English linguist and bibliophile

John Walter Tyas (26 November 1833 – 18 December 1903) was a linguist, bibliophile and University of Adelaide registrar.

Tyas was the second son of John Tyas, for many years a member of the literary staff of The Times, was born in Brixton, London, educated in France and afterwards at London University School and at King's College School, London. In 1854 he became tutor to the sons of John Walter (third), a member of the House of Commons and proprietor of the Times. In 1861 he was admitted to the bar at the Inner Temple, and was attached to the staff of the Times for about four years. In February 1868 he arrived in Adelaide, and joined as a partner the firm of Carter, Tyas, & Co., Manchester warehousemen.

In 1872 he visited the Aroo Islands, the coasts of New Guinea, and the Northern Territory, on a pearl-shelling expedition. Tyas returned to England in 1873; and for a time resided in Germany, going back to Australia in 1878. In 1882 he was appointed Registrar of the University of Adelaide.

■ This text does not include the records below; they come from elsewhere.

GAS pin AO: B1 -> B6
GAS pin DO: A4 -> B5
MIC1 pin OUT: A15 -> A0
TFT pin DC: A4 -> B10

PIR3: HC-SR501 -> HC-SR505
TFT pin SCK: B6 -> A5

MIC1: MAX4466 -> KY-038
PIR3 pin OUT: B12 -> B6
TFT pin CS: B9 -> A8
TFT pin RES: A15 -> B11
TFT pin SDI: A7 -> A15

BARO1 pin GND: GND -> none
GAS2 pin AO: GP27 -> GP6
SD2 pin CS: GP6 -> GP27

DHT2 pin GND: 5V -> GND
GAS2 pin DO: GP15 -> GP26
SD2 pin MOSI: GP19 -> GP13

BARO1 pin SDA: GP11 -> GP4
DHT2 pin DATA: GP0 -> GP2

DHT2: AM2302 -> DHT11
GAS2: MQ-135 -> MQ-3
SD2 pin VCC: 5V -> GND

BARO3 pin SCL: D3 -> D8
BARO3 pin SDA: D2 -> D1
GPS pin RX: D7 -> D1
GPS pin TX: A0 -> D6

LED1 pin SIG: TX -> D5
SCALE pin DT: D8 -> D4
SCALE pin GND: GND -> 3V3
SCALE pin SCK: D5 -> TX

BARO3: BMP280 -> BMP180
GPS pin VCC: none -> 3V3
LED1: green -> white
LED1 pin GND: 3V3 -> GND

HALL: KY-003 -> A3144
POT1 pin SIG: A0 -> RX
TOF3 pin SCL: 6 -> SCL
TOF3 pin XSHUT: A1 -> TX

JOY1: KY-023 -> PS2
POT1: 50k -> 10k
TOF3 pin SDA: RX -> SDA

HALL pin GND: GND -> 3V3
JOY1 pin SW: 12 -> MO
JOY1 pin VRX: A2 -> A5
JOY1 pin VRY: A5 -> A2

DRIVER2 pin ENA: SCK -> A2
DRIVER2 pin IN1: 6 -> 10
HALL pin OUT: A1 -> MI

Tyas resigned from the University of Adelaide due to ill health in January 1892. He returned to London in 1893, living at Campayne Gardens, South Hampstead. Tyas had married Jane Turner on 11 September 1879 at St Paul's Anglican Church, Adelaide; together they had four daughters. Tyas died of heart disease and bronchitis in his home in South Hampstead on 18 December 1903.